La prise en charge au cabinet dentaire du patient bénéficiant d'une chirurgie bariatrique est un sujet d'actualité au regard de l'augmentation du nombre d'interventions réalisées de nos jours. Les chirurgiens-dentistes seront amenés à rencontrer de plus en plus de patients nécessitant un examen bucco-dentaire préopératoire et il est essentiel de les renseigner à ce sujet afin de connaître les points importants du suivi et les soins à prodiguer dans cette situation. De nombreux articles concernant la chirurgie bariatrique sont apparus ces dernières années dans la presse grand public et aujourd'hui se pose la question de la qualité du suivi de ces patients.
Le degré d'importance de la santé bucco-dentaire est totalement différent du point de vue du chirurgien-dentiste ou de celui du patient. Ce dernier a pour seul objectif la perte de poids et l'amélioration de ses pathologies chroniques potentiellement présentes (diabète, hypertension, etc.) et n'apporte pas le même intérêt à la conservation de ses dents en parfait état.

──────────

Action demandée A.
D'après le texte sur la chirurgie bariatrique, quel est le seul objectif du patient ?
Action demandée B.
Prolongez le texte sur la prise en charge dentaire des patients opérés d'une chirurgie bariatrique, en reprenant après sa dernière phrase.

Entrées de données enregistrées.

──────────

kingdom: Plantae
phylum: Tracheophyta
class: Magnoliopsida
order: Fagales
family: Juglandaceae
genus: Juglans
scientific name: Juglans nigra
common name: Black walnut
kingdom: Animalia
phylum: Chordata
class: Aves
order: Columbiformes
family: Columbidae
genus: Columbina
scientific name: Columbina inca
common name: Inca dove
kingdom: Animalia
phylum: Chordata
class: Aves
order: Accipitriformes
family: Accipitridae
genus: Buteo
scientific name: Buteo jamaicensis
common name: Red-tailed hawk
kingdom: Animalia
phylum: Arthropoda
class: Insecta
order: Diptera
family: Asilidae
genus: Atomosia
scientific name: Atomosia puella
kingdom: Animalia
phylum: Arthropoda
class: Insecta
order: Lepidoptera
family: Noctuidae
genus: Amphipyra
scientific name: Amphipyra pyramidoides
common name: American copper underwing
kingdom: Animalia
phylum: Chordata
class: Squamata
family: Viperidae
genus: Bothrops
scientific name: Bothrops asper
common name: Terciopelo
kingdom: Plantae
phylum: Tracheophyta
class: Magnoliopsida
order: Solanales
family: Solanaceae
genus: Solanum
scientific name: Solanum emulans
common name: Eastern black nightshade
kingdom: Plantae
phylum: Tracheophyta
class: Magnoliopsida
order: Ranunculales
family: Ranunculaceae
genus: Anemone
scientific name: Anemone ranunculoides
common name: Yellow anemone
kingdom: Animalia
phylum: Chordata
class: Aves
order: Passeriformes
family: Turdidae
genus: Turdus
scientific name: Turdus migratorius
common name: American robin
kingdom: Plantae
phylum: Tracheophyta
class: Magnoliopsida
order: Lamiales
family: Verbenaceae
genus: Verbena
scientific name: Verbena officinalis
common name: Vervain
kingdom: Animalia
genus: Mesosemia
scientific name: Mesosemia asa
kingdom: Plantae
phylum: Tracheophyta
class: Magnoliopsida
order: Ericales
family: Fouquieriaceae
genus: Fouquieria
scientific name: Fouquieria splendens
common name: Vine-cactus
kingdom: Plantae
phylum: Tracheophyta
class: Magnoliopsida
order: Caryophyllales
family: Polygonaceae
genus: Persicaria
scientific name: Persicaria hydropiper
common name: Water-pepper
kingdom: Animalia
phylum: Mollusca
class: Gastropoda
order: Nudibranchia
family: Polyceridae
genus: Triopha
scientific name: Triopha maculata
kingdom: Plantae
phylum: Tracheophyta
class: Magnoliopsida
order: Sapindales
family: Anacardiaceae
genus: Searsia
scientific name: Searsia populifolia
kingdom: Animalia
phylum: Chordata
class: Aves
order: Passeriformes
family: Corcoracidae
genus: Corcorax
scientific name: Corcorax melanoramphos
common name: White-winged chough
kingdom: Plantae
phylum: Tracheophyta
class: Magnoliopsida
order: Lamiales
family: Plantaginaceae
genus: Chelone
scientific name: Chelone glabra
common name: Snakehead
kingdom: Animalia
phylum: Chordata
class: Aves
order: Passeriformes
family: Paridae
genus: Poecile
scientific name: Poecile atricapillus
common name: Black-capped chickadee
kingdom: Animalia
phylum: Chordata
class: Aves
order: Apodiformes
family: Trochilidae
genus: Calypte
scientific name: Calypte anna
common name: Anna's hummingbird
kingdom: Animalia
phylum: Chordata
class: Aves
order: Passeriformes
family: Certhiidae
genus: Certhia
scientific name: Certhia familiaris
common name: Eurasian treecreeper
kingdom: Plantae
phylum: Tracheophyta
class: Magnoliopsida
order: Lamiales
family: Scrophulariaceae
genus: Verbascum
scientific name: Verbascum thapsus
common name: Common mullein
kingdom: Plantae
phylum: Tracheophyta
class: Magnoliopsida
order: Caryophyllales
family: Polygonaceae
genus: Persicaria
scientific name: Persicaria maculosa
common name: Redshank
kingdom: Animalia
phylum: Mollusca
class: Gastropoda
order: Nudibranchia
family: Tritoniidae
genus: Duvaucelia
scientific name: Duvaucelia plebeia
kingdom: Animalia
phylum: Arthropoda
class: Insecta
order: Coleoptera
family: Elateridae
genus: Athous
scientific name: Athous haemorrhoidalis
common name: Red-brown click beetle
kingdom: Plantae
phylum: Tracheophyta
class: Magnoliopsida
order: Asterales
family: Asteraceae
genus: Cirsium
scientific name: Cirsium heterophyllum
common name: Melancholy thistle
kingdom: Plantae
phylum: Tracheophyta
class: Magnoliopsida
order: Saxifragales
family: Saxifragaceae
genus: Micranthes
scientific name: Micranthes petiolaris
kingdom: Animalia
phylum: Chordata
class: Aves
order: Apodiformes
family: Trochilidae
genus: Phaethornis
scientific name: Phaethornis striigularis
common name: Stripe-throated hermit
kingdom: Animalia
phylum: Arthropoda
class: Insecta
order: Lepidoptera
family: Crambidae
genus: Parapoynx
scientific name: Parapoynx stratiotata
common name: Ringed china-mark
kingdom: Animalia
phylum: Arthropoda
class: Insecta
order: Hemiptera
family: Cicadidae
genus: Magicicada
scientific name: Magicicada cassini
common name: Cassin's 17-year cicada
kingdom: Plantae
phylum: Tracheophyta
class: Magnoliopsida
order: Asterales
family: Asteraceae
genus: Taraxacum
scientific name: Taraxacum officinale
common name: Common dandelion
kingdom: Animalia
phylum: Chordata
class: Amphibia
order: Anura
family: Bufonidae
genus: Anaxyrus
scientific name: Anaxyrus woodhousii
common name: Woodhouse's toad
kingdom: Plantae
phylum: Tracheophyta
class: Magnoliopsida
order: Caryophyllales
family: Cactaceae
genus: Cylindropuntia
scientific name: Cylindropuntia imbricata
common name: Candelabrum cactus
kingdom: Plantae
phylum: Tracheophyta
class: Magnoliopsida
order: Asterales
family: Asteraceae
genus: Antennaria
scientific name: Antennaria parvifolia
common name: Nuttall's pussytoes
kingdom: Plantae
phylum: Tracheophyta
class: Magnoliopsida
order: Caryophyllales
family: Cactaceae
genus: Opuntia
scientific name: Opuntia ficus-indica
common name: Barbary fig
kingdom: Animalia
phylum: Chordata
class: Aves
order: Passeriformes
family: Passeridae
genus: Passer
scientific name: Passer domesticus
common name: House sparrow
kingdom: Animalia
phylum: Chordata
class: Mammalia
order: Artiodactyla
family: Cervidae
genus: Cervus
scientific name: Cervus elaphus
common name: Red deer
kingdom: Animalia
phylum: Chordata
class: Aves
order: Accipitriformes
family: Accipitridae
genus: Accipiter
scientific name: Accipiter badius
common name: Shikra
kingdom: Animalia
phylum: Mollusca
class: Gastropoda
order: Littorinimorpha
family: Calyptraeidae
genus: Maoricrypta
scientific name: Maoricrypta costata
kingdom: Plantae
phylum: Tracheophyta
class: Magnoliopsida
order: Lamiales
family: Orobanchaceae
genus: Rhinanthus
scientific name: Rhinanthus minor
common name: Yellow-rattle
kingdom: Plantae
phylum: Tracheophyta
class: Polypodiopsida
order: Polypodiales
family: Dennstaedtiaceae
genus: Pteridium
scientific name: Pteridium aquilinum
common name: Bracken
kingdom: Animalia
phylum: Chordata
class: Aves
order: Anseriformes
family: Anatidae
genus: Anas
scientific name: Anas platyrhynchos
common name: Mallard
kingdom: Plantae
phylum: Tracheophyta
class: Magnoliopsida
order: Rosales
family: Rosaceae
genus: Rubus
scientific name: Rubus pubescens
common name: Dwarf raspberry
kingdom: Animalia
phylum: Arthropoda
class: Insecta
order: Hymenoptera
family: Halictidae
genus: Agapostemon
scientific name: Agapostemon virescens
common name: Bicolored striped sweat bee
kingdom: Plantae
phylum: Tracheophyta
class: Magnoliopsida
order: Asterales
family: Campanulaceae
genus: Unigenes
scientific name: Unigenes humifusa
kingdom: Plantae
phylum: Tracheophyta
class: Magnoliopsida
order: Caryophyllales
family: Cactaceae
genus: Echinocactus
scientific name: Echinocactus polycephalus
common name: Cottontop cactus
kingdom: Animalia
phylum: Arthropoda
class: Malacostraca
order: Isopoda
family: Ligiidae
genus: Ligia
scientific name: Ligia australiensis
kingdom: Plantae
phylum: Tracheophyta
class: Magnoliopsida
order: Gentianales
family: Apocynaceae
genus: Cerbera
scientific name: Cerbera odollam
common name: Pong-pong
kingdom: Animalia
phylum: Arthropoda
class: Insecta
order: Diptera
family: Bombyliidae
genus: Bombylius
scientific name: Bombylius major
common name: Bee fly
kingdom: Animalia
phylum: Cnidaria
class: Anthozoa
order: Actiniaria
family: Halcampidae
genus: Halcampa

──────────

Réponse A.
La perte de poids et l'amélioration de ses pathologies chroniques potentiellement présentes (diabète, hypertension, etc.).

Réponse B.
Le chirurgien-dentiste, lui, a pour intérêt de rétablir une santé bucco-dentaire optimale ainsi qu'un coefficient masticatoire d'au moins 60 %. Il a conscience des conséquences digestives et des changements de régime alimentaire qu'impose ce genre d'interventions. Son objectif principal est d'apporter au patient une mastication efficace permettant la réduction du bol alimentaire, étape primordiale de la digestion.
Le chirurgien-dentiste considère comme « sérieuse » la présence de nombreuses lésions carieuses, d'une parodontite, d'un édentement important, d'acidité buccale apportée de façon quotidienne.
Il est essentiel d'instaurer une éducation thérapeutique à l'hygiène bucco-dentaire. Il faut rendre le patient acteur de sa santé orale et l'impliquer dans son programme de soins, son suivi au long terme.
La chirurgie bariatrique relevant d'une prise en charge multidisciplinaire, le bilan médical complet préopératoire et le suivi spécialisé postopératoire à vie sont d'une importance capitale. Ils sont d'ordre psychologique/psychiatrique, nutritionnel, endocrinologique et enfin dentaire. Différentes techniques permettent l'amélioration de la qualité de vie du patient, une réduction des pathologies générales telles que le diabète de type 2 (sucré) et les troubles cardio-vasculaires. Bien évidemment, le résultat de l'opération dépend d'une bonne observance du patient.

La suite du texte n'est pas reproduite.